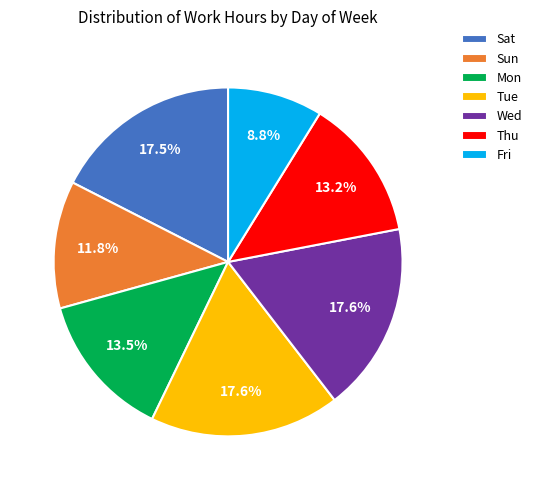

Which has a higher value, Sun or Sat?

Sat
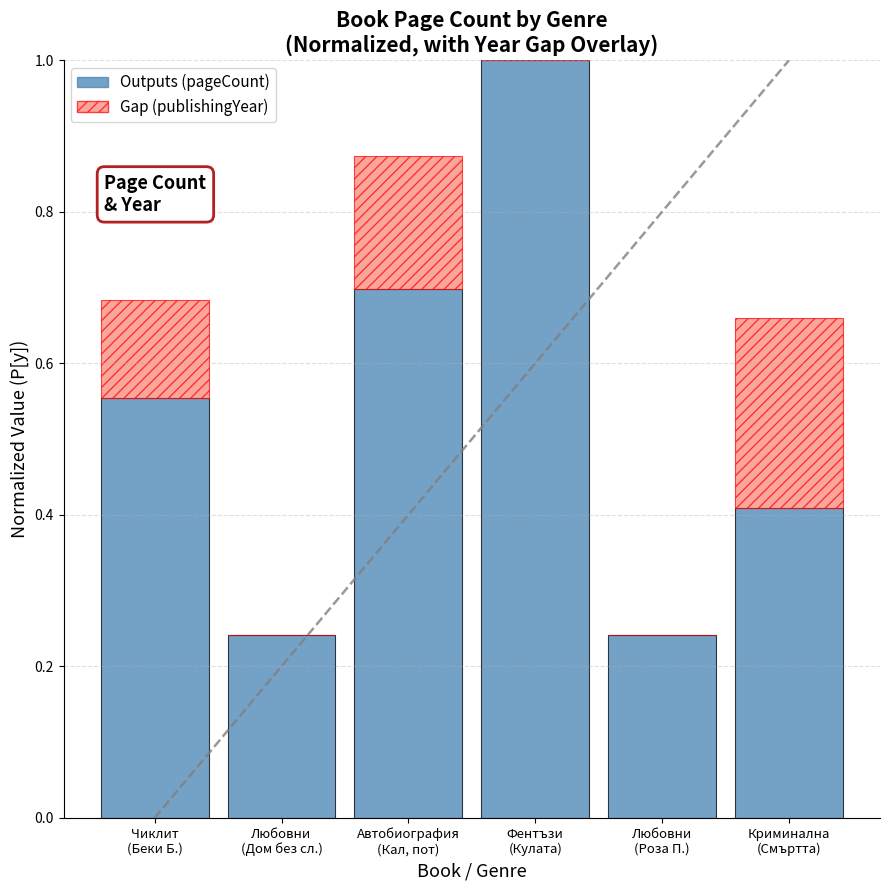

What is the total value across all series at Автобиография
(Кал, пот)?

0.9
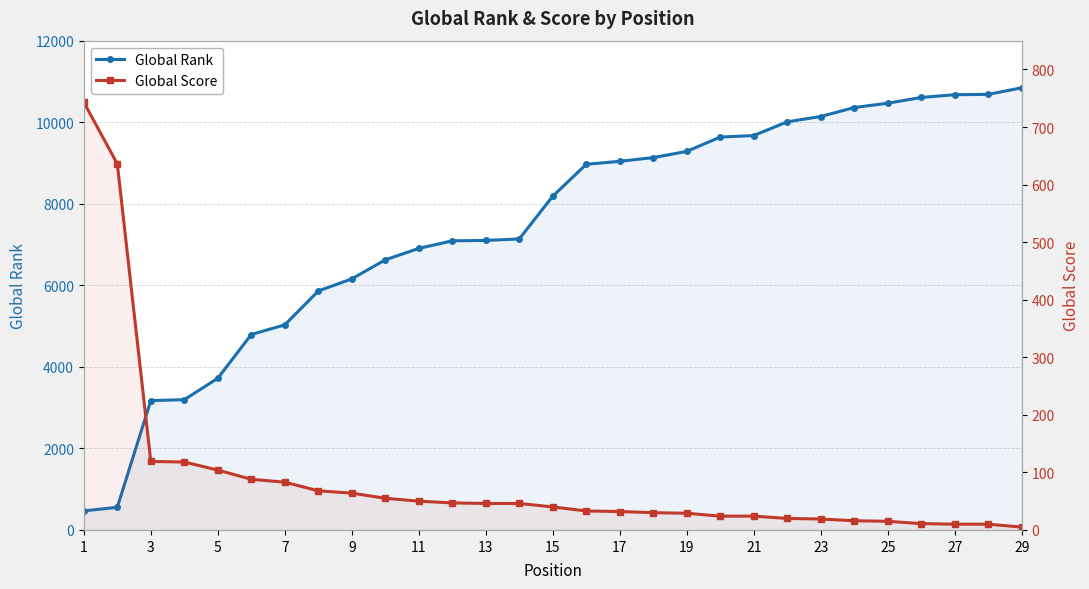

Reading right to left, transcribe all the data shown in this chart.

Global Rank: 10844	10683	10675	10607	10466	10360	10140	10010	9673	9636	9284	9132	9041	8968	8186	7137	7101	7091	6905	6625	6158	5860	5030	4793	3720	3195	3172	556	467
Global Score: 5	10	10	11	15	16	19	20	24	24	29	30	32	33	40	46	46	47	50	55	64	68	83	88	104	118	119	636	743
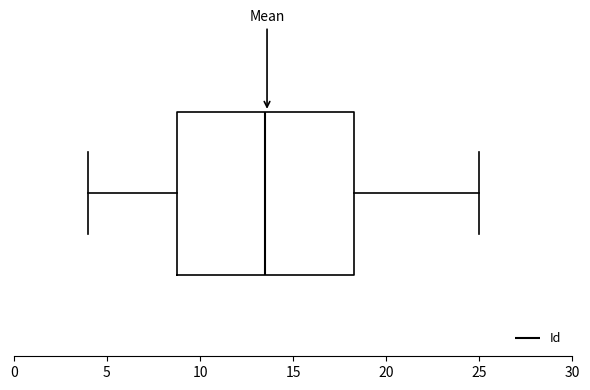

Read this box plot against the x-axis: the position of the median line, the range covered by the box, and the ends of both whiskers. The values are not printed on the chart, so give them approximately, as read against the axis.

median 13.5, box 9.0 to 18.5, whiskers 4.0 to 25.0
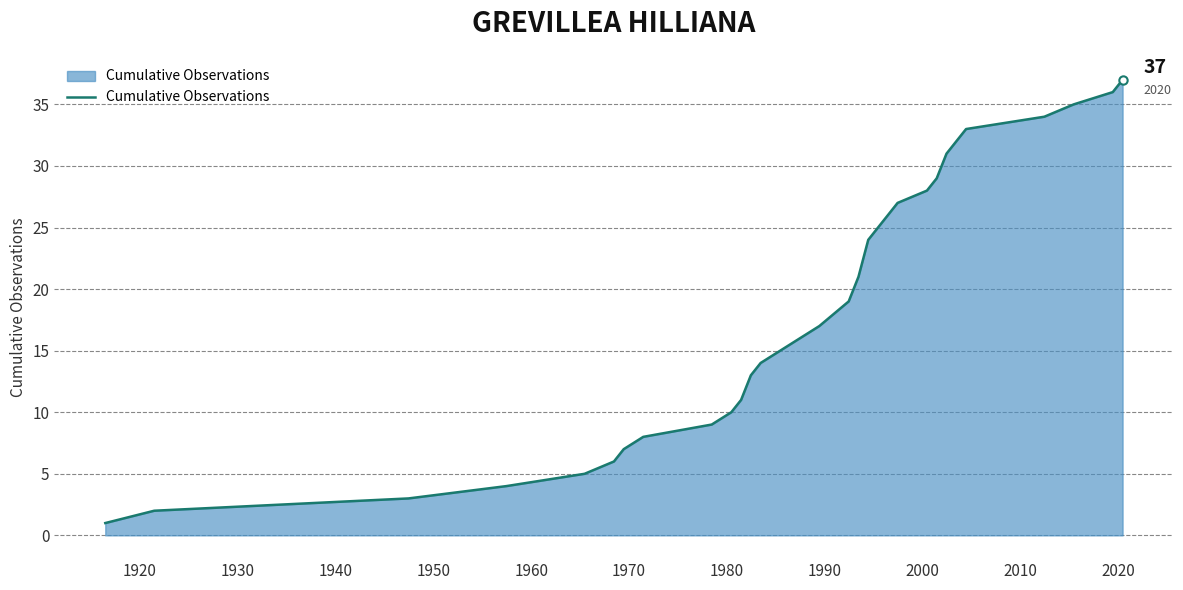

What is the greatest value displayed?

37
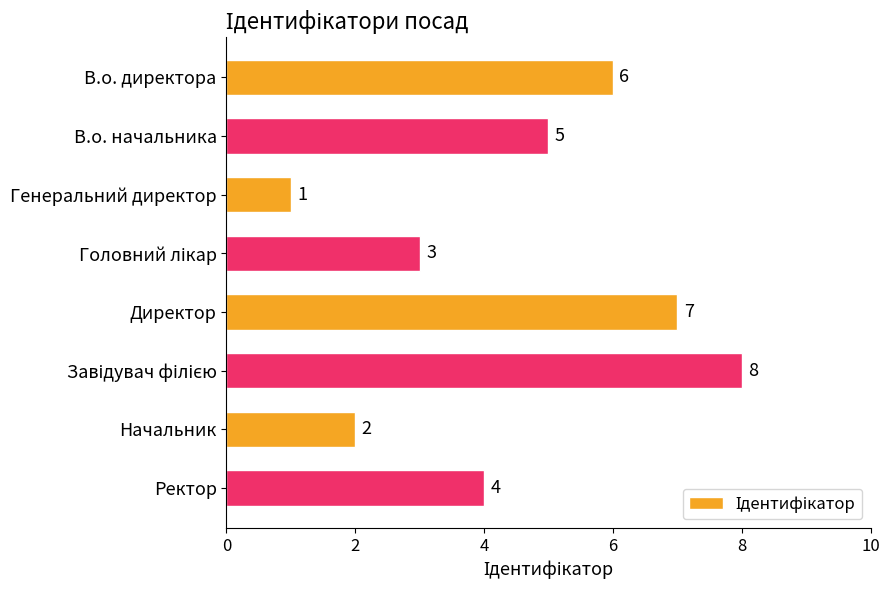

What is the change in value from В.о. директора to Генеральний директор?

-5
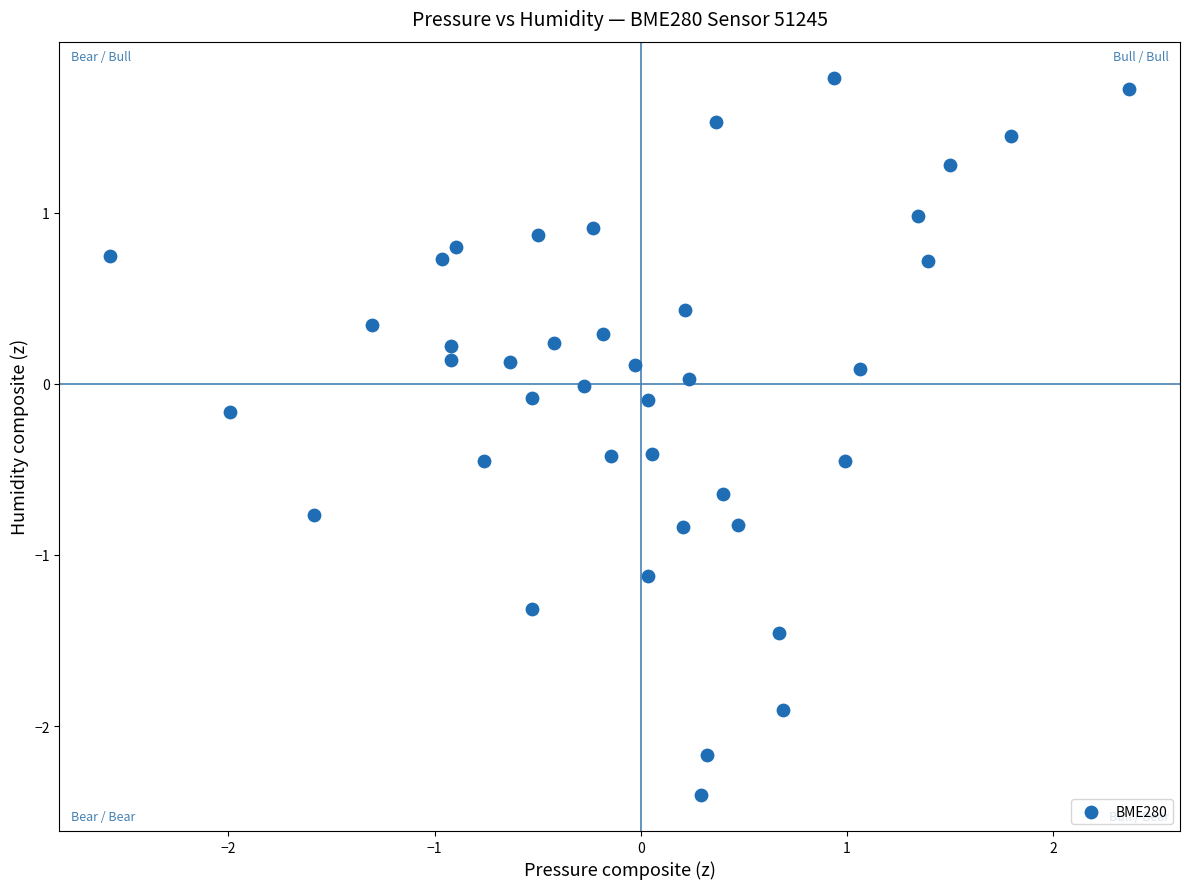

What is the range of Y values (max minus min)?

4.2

* _Job item_
Return each line of the rows above that contains the word "Global", copying every such line in full.

* _Exercise solution_
Global Rank: 10844	10683	10675	10607	10466	10360	10140	10010	9673	9636	9284	9132	9041	8968	8186	7137	7101	7091	6905	6625	6158	5860	5030	4793	3720	3195	3172	556	467
Global Score: 5	10	10	11	15	16	19	20	24	24	29	30	32	33	40	46	46	47	50	55	64	68	83	88	104	118	119	636	743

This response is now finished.